**** EXCERTO FORNECIDO

A premência ou a vacuidade da polémica em torno do IRC

 A premência ou a vacuidade da polémica em torno do IRC

(© RTP)

Quando não há nada de importante para discutir ou não se querem discutir os problemas mais candentes, os decisores perdem-se em questões menores ou na afirmação das suas agendas pessoais e/ou políticas. Efetivamente, um membro do Governo deve sintonizar com o coletivo que integra e, se não está disponível para tal, deve demitir-se. Contudo, não é censurável que um ministro ou secretário de Estado tenha opinião prévia sobre determinado tema a discutir nos órgãos da governação, desde que não a dê como definitiva, imperativa ou “irrevogável”. Já vimos disso!

A 18 de setembro, António Costa Silva, ministro da Economia e do Mar, afirmou que uma redução do Imposto sobre o Rendimento das Pessoas Coletivas (IRC), transversal a todas as empresas, seria “um sinal extremamente importante para toda a indústria” e “extremamente benéfico” face à atual crise, devendo ver-se, a partir daí, “qual é o impacto que pode ter no futuro”.

Redução transversal do IRC seria “extremamente importante” para a indústria”, defende António Costa Silva. (© CNN Portugal)

********
**** MATERIAL DO EXERCÍCIO

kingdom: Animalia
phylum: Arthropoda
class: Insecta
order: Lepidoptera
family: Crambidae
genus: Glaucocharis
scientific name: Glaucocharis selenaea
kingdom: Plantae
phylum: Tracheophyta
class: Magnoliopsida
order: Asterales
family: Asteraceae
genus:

********

TAREFA INDICADA 1. Reproduza fielmente o trecho do texto sobre o IRC que se inicia com as palavras "Quando não há" e termina com "Já vimos disso!".
TAREFA INDICADA 2. Apresente em lista numerada somente as linhas das entradas compreendidas entre a que contém "phylum: Arthropoda" e o final das entradas, ambas as extremidades incluídas, omitindo as linhas em branco.
O texto sobre o IRC e as entradas constituem materiais distintos entre si.

RESPOSTA À TAREFA 1.
Quando não há nada de importante para discutir ou não se querem discutir os problemas mais candentes, os decisores perdem-se em questões menores ou na afirmação das suas agendas pessoais e/ou políticas. Efetivamente, um membro do Governo deve sintonizar com o coletivo que integra e, se não está disponível para tal, deve demitir-se. Contudo, não é censurável que um ministro ou secretário de Estado tenha opinião prévia sobre determinado tema a discutir nos órgãos da governação, desde que não a dê como definitiva, imperativa ou “irrevogável”. Já vimos disso!

RESPOSTA À TAREFA 2.
1. phylum: Arthropoda
2. class: Insecta
3. order: Lepidoptera
4. family: Crambidae
5. genus: Glaucocharis
6. scientific name: Glaucocharis selenaea
7. kingdom: Plantae
8. phylum: Tracheophyta
9. class: Magnoliopsida
10. order: Asterales
11. family: Asteraceae
12. genus:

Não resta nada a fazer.